Capturing farm-level data: The elusive goal
Data has become the buzz word for businesses in any sector and agriculture is no exception. At the conference, I met a bevy of startups looking to provide “big-data” services to farmers. Each of them have subtle differences in their approach, but the principle remains largely the same; gather millions of data points at the farm-level on everything — crop-varieties, soil quality, moisture levels, productivity and the weather — and then analyse them to find patterns in productivity and to provide benchmarks for yield for a given set of input conditions.
Collecting accurate and granular data at the farm level remains the hardest challenge. The new wave of “AgData” startups rely on the ability of modern agricultural equipment in the US to record everything from the way the seeds are planted to harvest yield. Weather and crop price data are gathered from independent sources such as satellites and commodity exchanges to complete the data picture. By aggregating this data at the national level, one can arrive at informed decisions about which agricultural products and practices will produce the highest output, thus maximizing profits.

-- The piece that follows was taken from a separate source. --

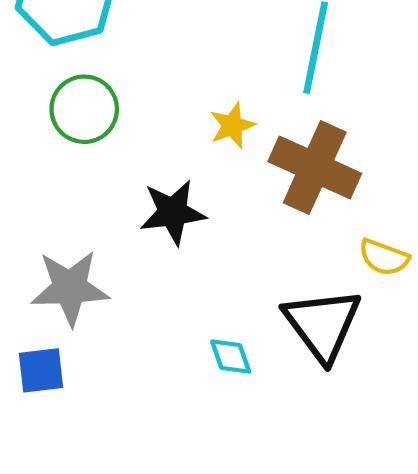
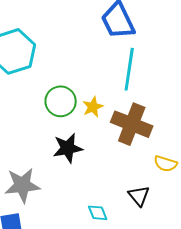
green circle: (84, 109) -> (61, 101), moved
black triangle: (322, 324) -> (139, 196), size x0.6

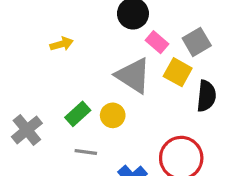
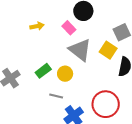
pink rectangle: (157, 42) -> (69, 28), moved
gray line: (86, 152) -> (56, 96), moved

However, even the most well-funded startups admitted that the sheer variety of data sources and on-ground integration issues mean that there are serious lacunae in the quality of data. To manage this gap, data service providers hire agronomists to manually sift through the data and separate the signal from the noise. These challenges are magnified in a country like India where the domination of small-hold farming means that collecting the data at the farm level is at least a 100x harder (as each farm is on average a 100 times smaller than those in the US).
The key challenge for companies looking to build data plays in Indian agriculture will be to regularly capture data from millions of farmers in an efficient manner. And since good quality input data is the very basis for great insights, Indian agriculture still has a long way to go before we are able to leverage the benefits of such platforms. My view is that the answer lies in a unique social engineering model that will incentivize farmers to regularly share accurate data. One potential model that comes to mind is the “Agropreneur” approach developed by Pradan. The Agropreneur essentially is an individual from the catchment area of the farms that works with farmers as a community service provider to accomplish several goals at once, providing farm extension services, helping them access high quality inputs through a partnership with input manufacturers, and help sell/market their produce by finding larger buyers. By establishing a deep engagement with the farmer, the Agropreneur might be able to collect high quality data during the process.

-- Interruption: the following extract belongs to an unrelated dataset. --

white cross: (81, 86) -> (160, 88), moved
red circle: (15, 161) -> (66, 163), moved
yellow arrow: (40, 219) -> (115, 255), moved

Final thoughts for Indian AgTech: Focus on the basics
High quality farm inputs, farm mechanization and supply chain optimization are the bedrock of farm productivity. Using big data, drone/satellite imaging, and engineered biological inputs to boost productivity makes sense only once the bedrock is firmly in place. While the US agricultural ecosystem has evolved to the point where it is now chasing gains that measure in the percentage points by leveraging the next generation of technologies, India is in need of those “bedrock” technologies that the developed world takes for granted.

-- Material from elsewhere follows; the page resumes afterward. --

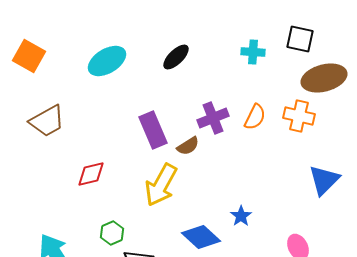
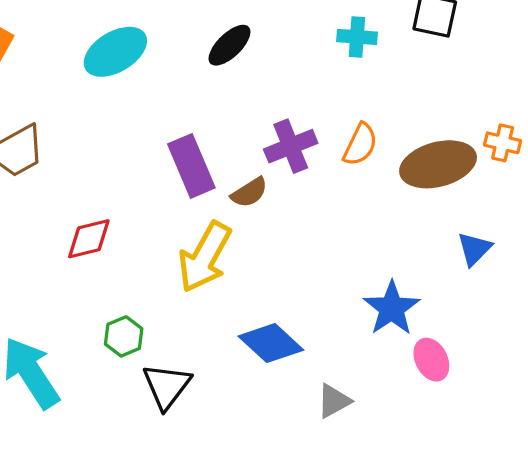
brown ellipse: (324, 78) -> (438, 164), moved
orange cross: (299, 116) -> (503, 143), moved, size x0.7
blue triangle: (324, 180) -> (474, 249), size x0.7
blue star: (241, 216) -> (392, 308), moved, size x1.6

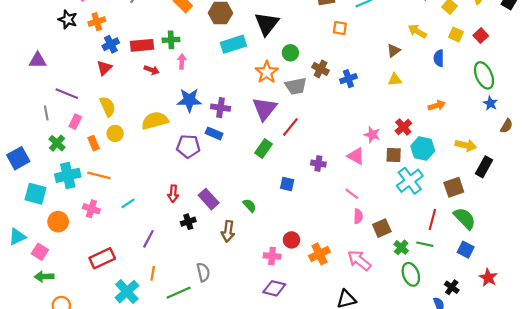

I view this as a tremendous opportunity: while India is either the largest or second largest producer of most key crops today; there is tremendous headroom for growth by an order of magnitude once we have the right infrastructure in place. That is why, at Aspada, we have diligently focused on making investments in the agricultural supply chain and farm mechanization. As we are fond of saying, we invest in entrepreneurs that solve hard problems. Very few problems are harder than building the infrastructure for Indian agricultural productivity.